Outra imagem emblemática foi a história de uma família que teve a casa bombardeada. Arabiya conta que uma criança foi encontrada ainda mamando nos seios ensanguentados da mãe falecida. “São as nossas sinas. Mas, apesar de todas as dificuldades, a mulher palestina continua com a luta através da crianção dos filhos”, afirmou.

Na região, cabe à mãe transferir a identidade nacional às novas gerações e, assim, a causa palestina. No filme exibido na abertura do debate, a ativista e presa política Maha Nassar questiona a ideia de que se deveria criar os filhos “com neutralidade”, deixando-os escolher suas batalhas sozinhos. “Se não consigo influenciar nem meu filho, como vou convencer todos os outros povos a ficar do meu lado?”, perguntou, indicando que, para ela e muitas outras mulheres palestinas, a revolução começa dentro de casa.

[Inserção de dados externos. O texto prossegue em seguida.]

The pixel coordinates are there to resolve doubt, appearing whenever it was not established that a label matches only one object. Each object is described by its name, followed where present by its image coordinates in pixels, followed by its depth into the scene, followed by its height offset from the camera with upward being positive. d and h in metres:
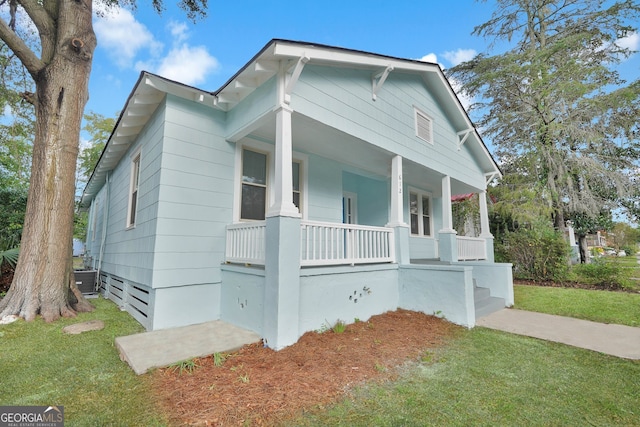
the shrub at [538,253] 10.03 -0.14
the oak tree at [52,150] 5.00 +1.77
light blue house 4.41 +0.96
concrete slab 3.39 -1.26
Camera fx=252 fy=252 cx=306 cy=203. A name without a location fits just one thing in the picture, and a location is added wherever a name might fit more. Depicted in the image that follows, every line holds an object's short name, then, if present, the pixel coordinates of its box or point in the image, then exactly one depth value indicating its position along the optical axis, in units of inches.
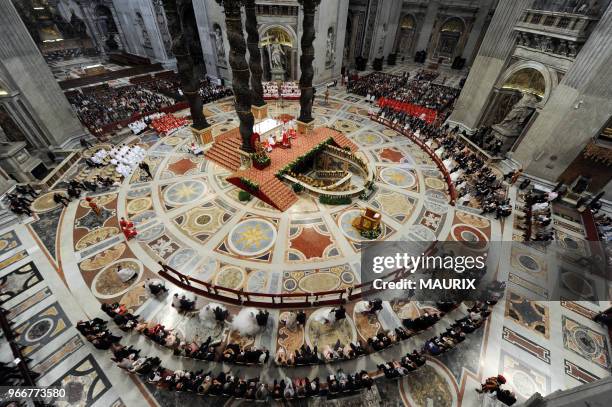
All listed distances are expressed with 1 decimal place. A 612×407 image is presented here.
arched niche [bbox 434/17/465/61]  1279.5
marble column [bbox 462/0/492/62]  1166.3
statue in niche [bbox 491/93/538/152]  602.2
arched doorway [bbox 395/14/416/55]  1378.0
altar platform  536.1
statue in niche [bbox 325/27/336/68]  1008.4
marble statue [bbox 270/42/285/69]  982.7
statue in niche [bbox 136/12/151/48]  1205.7
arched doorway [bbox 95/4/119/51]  1370.6
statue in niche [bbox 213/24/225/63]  953.6
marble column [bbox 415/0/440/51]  1274.6
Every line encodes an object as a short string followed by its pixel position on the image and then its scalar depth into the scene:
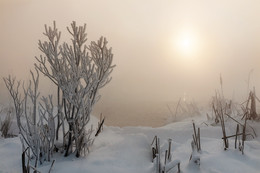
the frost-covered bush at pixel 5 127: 4.55
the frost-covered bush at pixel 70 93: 2.38
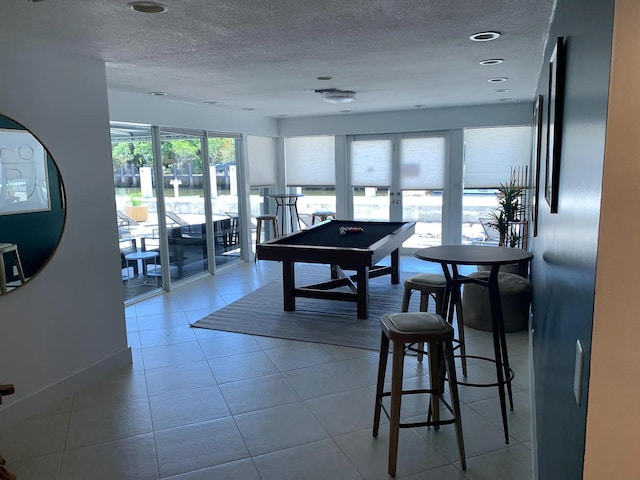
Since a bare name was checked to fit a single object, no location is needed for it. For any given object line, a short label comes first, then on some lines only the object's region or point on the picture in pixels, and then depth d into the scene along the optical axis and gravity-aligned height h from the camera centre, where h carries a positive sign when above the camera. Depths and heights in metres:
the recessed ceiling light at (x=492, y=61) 4.01 +0.91
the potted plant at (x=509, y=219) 6.13 -0.56
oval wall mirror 3.11 -0.16
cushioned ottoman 4.54 -1.18
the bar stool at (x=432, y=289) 3.40 -0.82
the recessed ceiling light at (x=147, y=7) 2.41 +0.84
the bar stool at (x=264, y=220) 8.09 -0.73
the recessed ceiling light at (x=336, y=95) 5.30 +0.85
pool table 4.80 -0.74
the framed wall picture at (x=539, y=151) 3.63 +0.17
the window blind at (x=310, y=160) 8.88 +0.29
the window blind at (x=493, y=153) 7.73 +0.32
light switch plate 1.07 -0.44
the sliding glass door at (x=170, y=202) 5.96 -0.31
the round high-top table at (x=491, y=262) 2.75 -0.47
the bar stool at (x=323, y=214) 8.36 -0.62
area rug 4.65 -1.45
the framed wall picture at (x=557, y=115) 1.88 +0.22
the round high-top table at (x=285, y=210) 8.85 -0.58
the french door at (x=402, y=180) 8.24 -0.07
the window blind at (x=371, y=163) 8.52 +0.22
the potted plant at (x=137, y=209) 6.00 -0.35
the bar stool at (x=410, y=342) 2.52 -0.88
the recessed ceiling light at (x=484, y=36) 3.17 +0.88
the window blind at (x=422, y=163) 8.19 +0.20
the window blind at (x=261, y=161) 8.39 +0.29
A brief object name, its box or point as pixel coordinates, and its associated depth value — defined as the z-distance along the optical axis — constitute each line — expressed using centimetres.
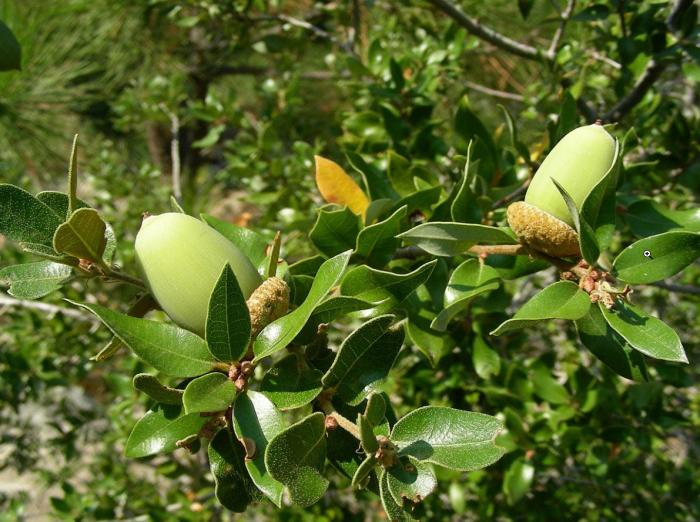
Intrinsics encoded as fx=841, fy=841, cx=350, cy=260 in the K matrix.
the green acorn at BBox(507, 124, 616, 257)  20
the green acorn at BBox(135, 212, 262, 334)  20
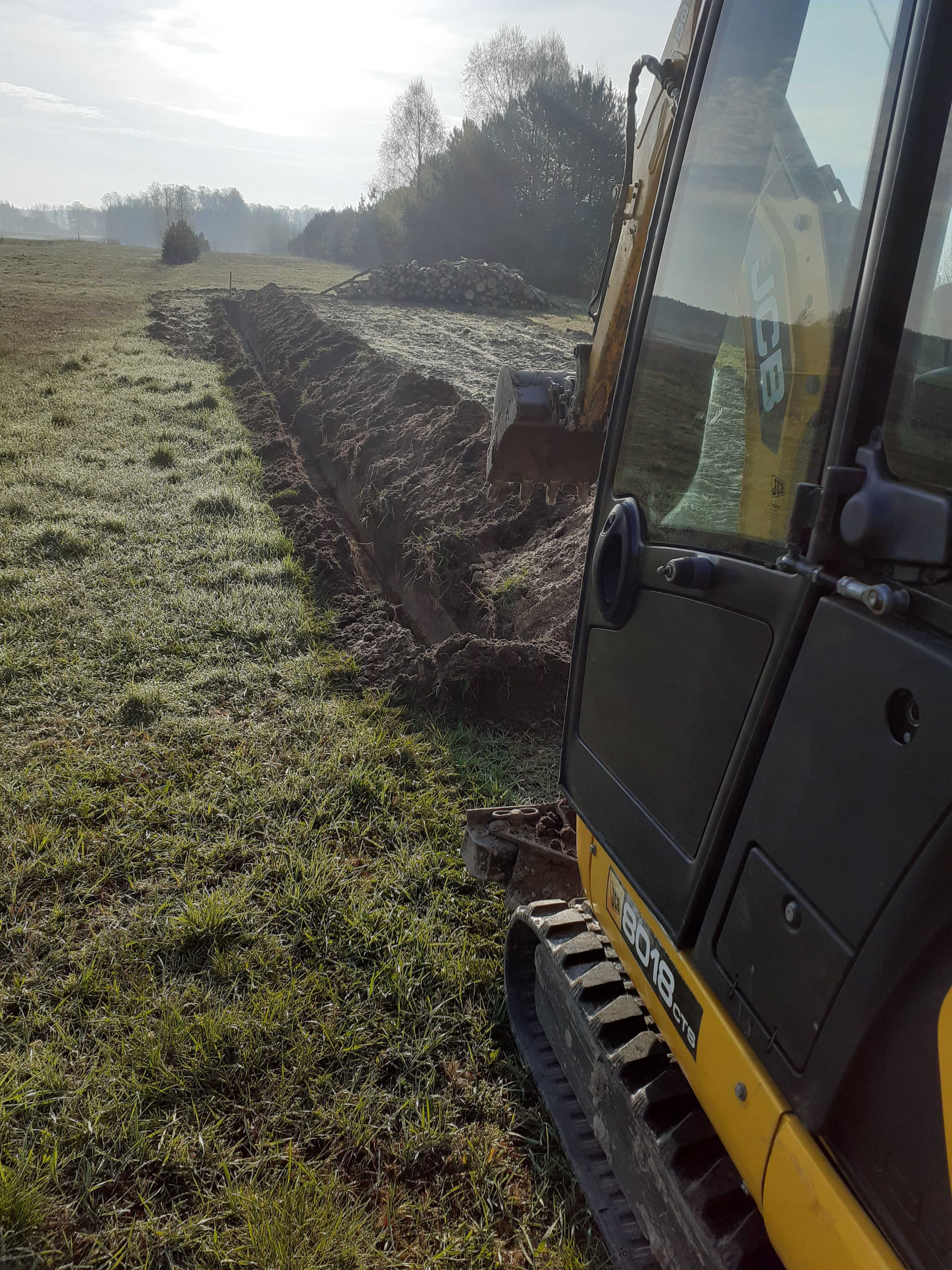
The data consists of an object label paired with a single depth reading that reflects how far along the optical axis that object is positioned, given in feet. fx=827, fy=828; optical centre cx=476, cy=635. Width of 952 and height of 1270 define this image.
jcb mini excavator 3.70
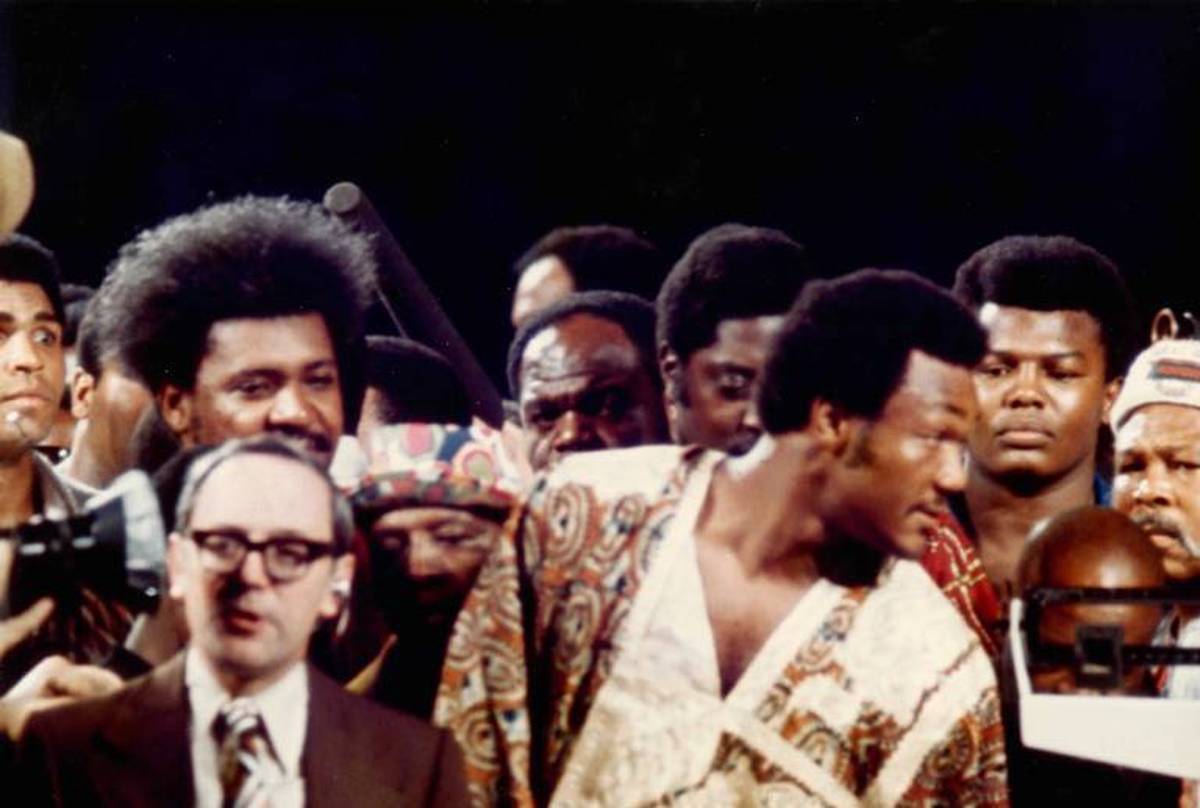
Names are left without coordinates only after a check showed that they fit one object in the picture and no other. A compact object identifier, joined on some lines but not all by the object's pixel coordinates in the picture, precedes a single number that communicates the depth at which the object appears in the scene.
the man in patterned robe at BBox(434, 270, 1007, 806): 5.54
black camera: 5.49
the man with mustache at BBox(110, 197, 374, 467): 5.70
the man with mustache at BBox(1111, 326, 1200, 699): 6.29
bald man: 5.94
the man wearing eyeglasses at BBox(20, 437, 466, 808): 5.44
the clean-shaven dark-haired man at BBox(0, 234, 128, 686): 5.82
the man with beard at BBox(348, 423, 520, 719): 5.62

Mães evitam falar de política aos filhos para evitar que se transformem em militantes, diz Thaira Zoabi, da Juventude Palestina | Foto: Bernardo Jardim Ribeiro/Sul21

Palestinas sofrem tortura e perseguição sexual 

Mas nem todas as palestinas encontram nas mães uma inspiração política. Thaira Zoabi, da Delegação da Juventude Palestina, contou que cresceu em um lar apolítico. “Minha família não tinha consciência política, só sabiam que o território onde viviam estava ocupado por israelenses. Mas não sabiam nada sobre os refugiados”, contou.

Thaira, hoje com 28 anos, foi obrigada em estudar em escolas israelenses devido aos seus documentos, que lhe concediam cidadania. “As mulheres sofrem opressão e deformação de suas memórias. Na escola, nunca aprendi nada sobre minha própria história e a história do meu povo, tudo era manipulado”, lamentou.

“As mães têm medo de sensibilizar seus filhos nas questões políticas porque temem que eles virem militantes. Não querem que eles sejam presos nem tenham problemas com as autoridades”, ponderou a jovem, que já foi presa e vítima de tortura. “Quando palestinos saem para manifestar, nos batem, nos torturam. Sofri muito na cadeia, inclusive perseguição sexual”, afirmou.

As palestrantes terminaram suas falas sob os gritos das mulheres da plateia: “Sou feminista, não abro mão. Vou para a Palestina fazer revolução!” Dentro e fora do domínio de suas casas, as palestinas resistem. Não parece à toa que Palestina é substantivo feminino, nem que seu povo a chama carinhosamente de mãe.